> _Exercise objective_:
In this exercise, the entries below include pictures. Repeat exactly the lines from the line with "ring mcp: (1198, 904)" to the line with "ring mcp: (758, 962)", including both, but without the pictures.

(Source records)
======

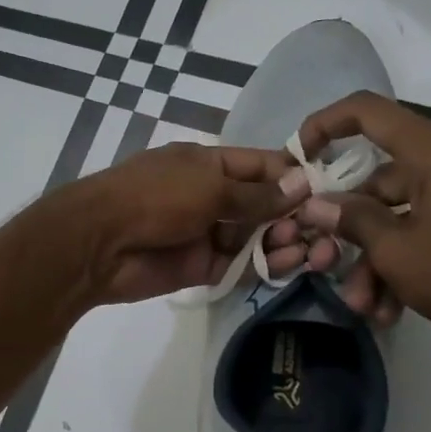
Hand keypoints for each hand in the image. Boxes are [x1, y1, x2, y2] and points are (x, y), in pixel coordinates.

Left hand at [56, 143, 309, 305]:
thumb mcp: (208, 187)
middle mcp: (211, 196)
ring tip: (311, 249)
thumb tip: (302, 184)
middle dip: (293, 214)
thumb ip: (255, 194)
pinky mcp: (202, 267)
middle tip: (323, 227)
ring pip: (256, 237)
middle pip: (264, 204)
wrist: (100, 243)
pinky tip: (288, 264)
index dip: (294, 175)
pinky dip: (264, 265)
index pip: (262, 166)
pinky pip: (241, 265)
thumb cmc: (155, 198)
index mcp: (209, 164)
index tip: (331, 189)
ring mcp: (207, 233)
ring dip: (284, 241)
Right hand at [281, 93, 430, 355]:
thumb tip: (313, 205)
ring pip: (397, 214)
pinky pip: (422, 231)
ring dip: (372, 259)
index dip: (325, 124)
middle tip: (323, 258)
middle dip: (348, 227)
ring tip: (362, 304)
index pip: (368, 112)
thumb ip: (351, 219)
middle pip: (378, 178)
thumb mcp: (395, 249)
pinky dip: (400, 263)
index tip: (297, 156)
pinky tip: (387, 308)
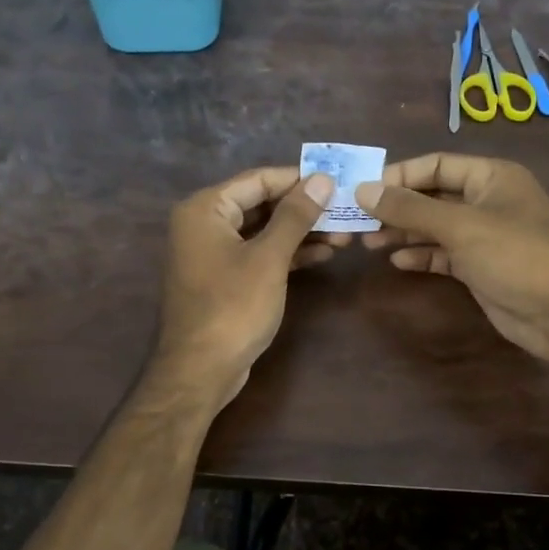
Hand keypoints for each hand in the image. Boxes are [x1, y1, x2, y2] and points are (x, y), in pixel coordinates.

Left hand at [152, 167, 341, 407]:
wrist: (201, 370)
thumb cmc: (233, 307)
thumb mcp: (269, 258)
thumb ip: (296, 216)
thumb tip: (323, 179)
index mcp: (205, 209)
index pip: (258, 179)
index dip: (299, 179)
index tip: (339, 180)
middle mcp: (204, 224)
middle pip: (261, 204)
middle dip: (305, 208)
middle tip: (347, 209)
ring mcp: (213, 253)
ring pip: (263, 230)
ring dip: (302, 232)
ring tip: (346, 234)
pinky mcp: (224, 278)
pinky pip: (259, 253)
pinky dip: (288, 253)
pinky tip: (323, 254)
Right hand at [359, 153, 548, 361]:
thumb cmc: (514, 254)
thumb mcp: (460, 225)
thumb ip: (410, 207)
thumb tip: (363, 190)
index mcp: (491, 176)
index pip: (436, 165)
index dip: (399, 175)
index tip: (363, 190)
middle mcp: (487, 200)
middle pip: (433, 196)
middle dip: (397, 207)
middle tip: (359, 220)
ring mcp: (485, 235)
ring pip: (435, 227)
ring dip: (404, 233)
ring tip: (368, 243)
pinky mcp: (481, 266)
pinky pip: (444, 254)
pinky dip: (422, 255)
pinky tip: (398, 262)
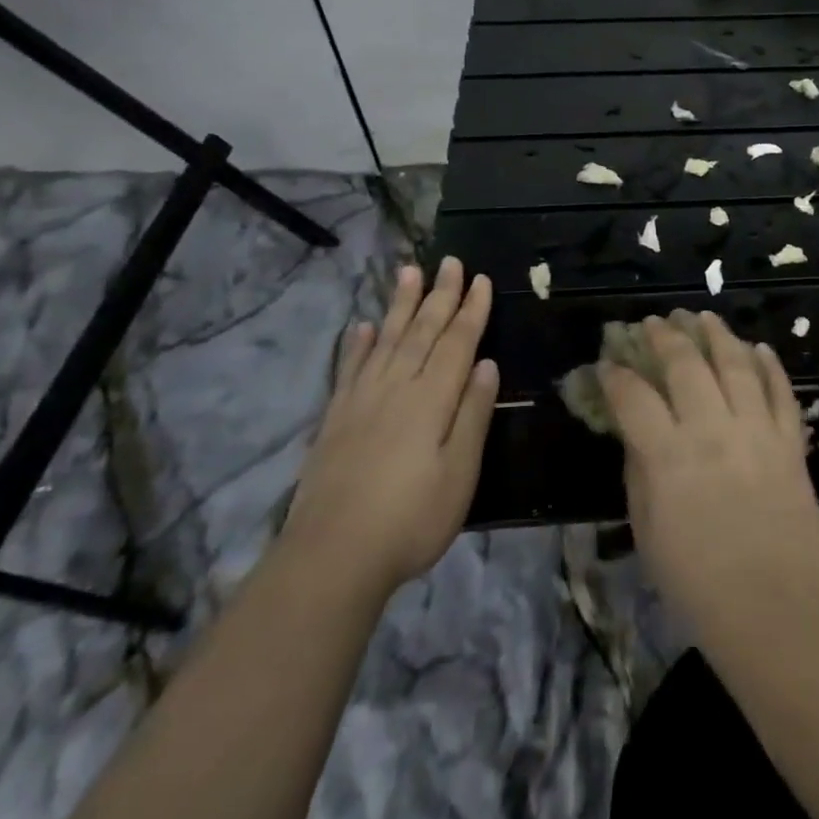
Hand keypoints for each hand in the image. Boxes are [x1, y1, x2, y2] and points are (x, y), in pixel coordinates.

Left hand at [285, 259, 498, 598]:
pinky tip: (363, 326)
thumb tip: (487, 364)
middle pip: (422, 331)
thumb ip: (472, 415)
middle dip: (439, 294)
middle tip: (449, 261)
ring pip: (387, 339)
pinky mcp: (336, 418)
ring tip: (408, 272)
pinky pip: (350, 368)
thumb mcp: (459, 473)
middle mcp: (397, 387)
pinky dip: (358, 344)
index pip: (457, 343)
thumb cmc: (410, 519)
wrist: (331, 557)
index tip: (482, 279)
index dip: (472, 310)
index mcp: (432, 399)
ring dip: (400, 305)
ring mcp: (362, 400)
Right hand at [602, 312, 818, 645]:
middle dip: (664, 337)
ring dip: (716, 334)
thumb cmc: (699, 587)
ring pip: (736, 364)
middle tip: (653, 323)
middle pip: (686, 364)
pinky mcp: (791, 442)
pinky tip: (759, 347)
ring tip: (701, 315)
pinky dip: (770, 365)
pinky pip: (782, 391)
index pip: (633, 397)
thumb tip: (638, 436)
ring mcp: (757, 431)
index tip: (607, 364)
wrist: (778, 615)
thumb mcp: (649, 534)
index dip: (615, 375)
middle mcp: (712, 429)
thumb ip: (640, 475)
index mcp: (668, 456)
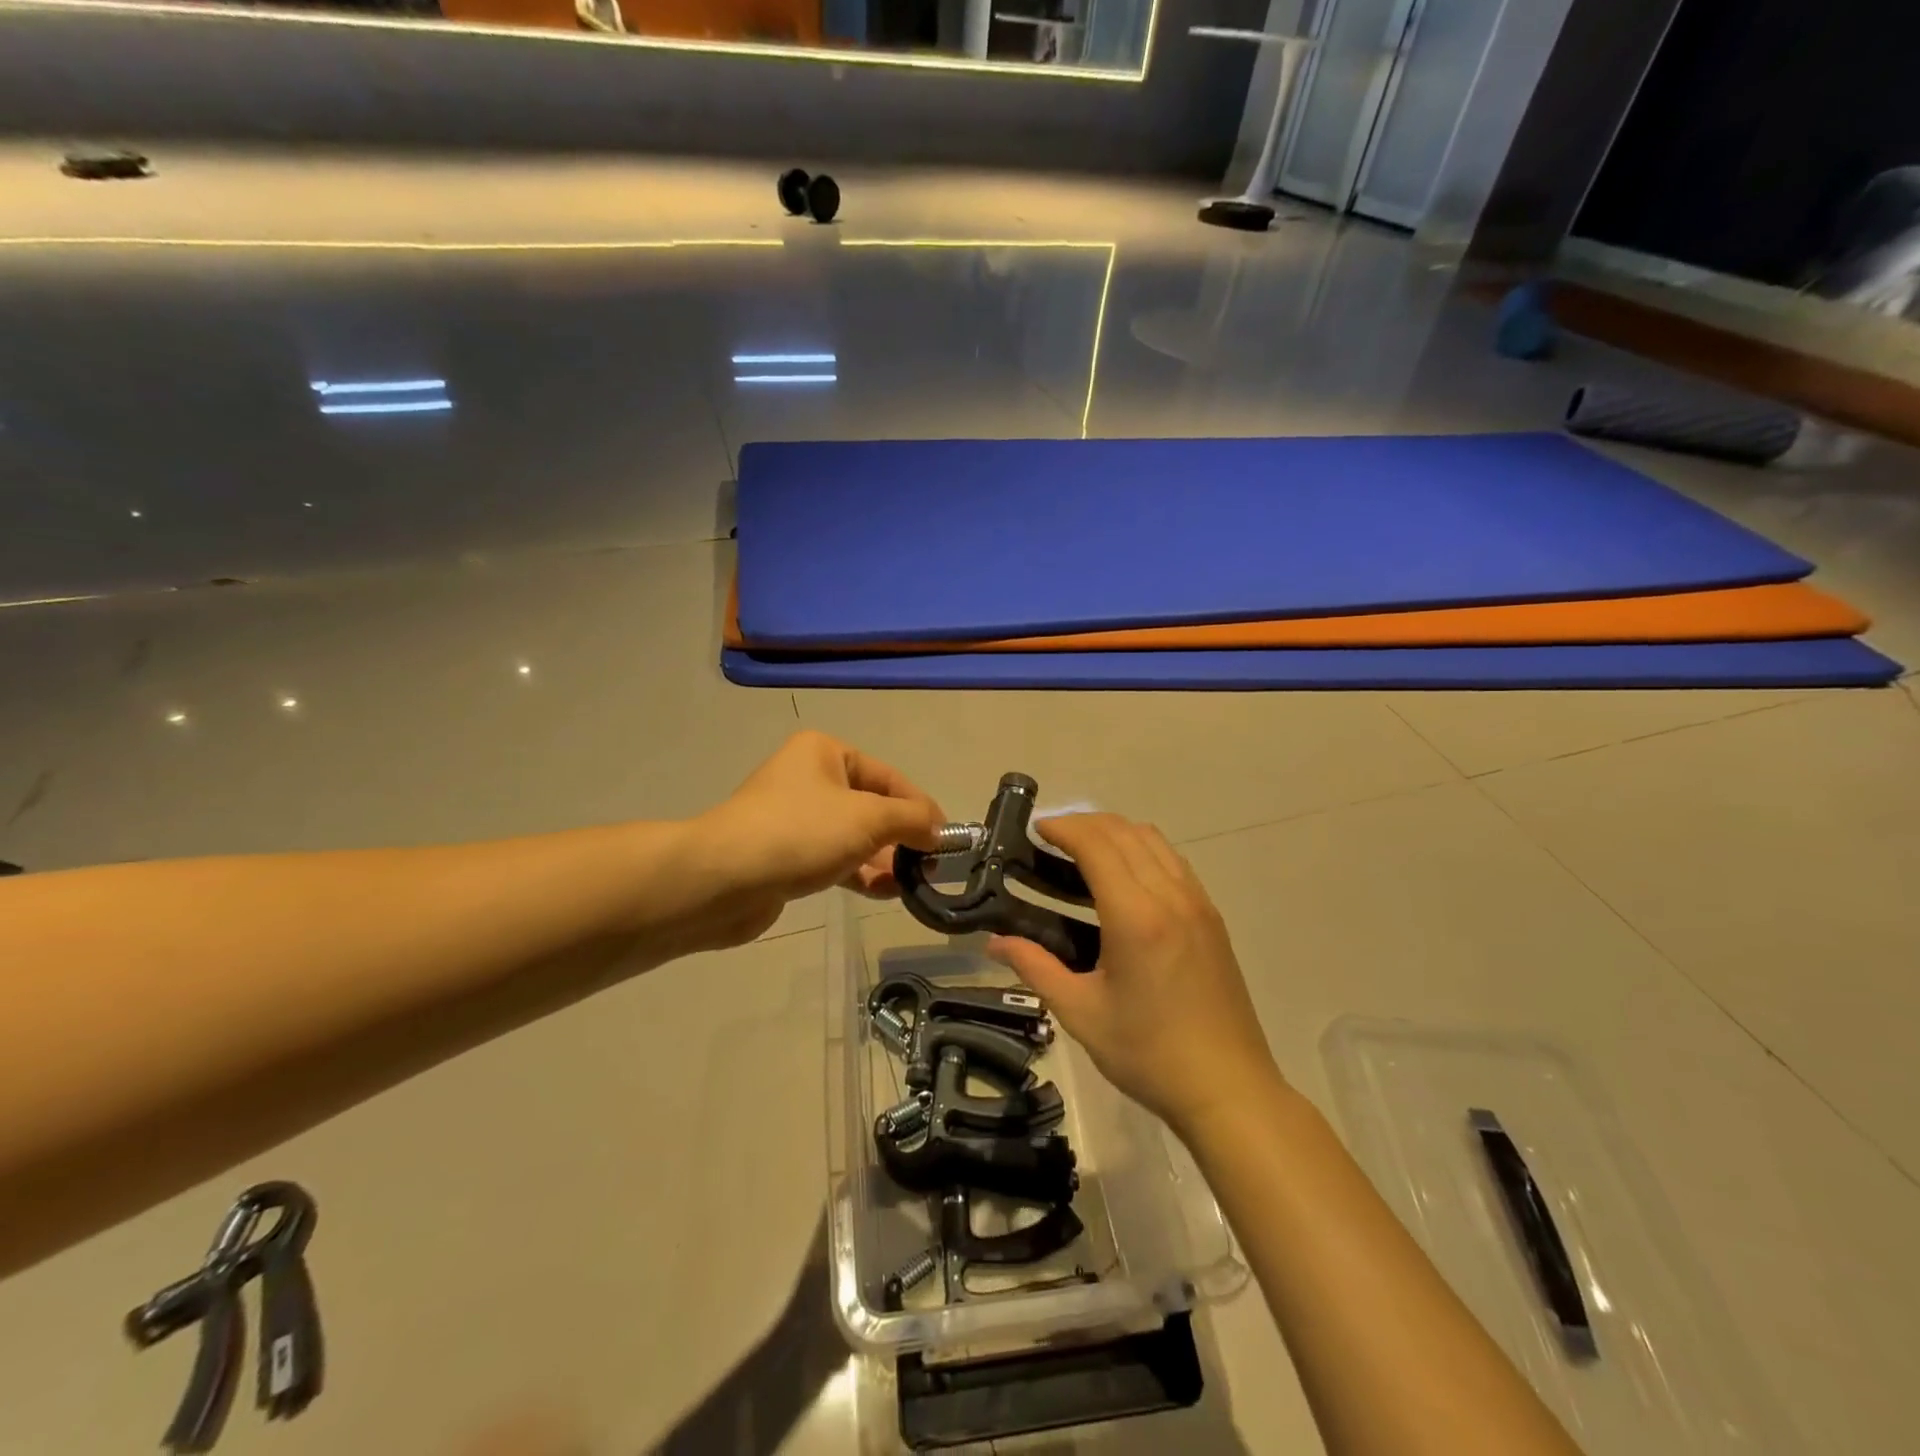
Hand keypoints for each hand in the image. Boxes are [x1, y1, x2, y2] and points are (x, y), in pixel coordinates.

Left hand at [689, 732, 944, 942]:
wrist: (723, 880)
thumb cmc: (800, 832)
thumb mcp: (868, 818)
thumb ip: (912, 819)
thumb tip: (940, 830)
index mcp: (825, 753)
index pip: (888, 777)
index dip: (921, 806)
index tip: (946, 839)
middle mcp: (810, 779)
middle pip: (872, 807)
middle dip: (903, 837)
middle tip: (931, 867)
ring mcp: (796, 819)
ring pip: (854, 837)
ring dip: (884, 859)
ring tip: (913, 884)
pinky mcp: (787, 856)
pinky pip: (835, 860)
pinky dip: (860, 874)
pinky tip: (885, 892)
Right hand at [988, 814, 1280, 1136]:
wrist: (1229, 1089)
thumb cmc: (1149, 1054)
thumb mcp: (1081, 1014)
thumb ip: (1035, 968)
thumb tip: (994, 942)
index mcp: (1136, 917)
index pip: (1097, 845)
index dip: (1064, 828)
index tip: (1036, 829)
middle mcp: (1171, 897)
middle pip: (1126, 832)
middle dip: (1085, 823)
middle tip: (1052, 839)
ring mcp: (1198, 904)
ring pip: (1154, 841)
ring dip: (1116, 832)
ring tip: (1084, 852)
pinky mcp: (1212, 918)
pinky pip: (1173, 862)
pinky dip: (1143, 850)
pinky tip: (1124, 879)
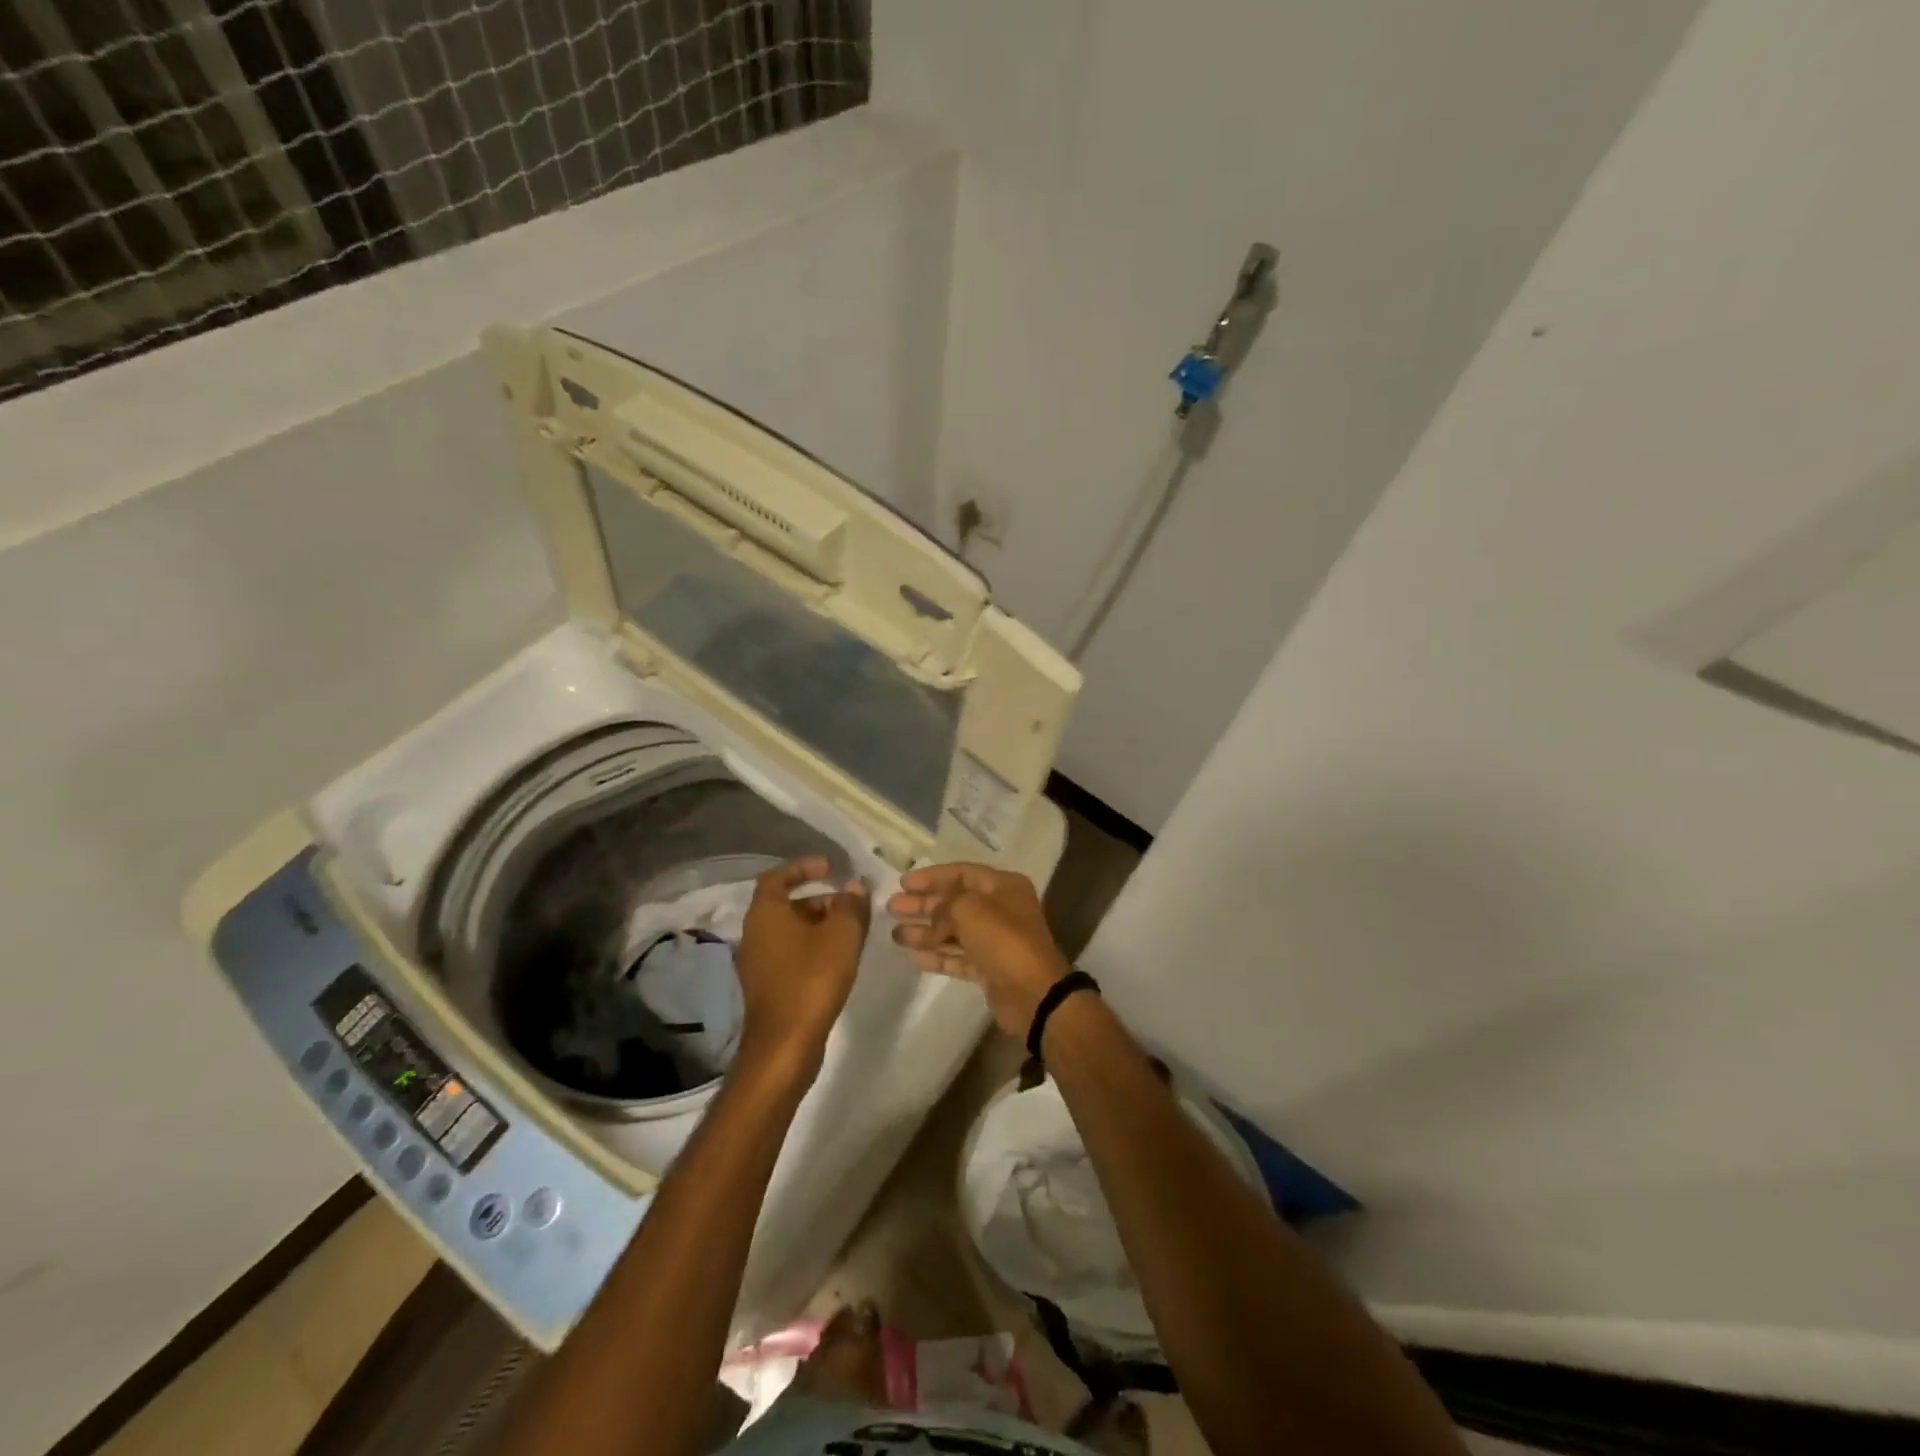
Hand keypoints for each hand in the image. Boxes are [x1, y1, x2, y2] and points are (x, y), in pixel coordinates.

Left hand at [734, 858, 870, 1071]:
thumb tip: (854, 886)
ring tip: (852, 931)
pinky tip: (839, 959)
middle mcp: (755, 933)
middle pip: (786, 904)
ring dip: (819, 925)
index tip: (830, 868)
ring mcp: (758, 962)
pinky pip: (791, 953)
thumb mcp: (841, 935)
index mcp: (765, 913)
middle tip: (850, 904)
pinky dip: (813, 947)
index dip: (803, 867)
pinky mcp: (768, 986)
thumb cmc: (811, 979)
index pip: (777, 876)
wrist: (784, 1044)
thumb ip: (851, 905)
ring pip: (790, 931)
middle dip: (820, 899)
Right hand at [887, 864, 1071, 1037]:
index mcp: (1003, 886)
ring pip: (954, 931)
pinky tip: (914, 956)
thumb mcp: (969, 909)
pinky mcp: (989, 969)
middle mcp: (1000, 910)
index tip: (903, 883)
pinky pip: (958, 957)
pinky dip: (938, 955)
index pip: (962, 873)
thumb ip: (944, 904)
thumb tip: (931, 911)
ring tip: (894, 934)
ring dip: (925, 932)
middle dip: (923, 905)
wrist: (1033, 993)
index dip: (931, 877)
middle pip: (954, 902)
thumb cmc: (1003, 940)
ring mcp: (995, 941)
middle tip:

======

> _Response_:
ring mcp: (1198, 904)
ring pip: (1154, 841)
ring dip: (1116, 832)
ring tip: (1084, 852)
pinky mcp: (1212, 918)
pinky pip: (1173, 862)
pinky dip: (1143, 850)
pinky tip: (1124, 879)
Hand keypoints for each hand in the image. Boxes are [x1, y1, x2, y2] and points are (x, y), in pixel coordinates.

Left hand at [734, 858, 870, 1071]:
thumb tip: (854, 886)
ring tip: (852, 931)
pinky tip: (839, 959)
middle mcp: (755, 933)
middle pip: (786, 904)
ring dip: (819, 925)
index tip: (830, 868)
ring mcp: (758, 962)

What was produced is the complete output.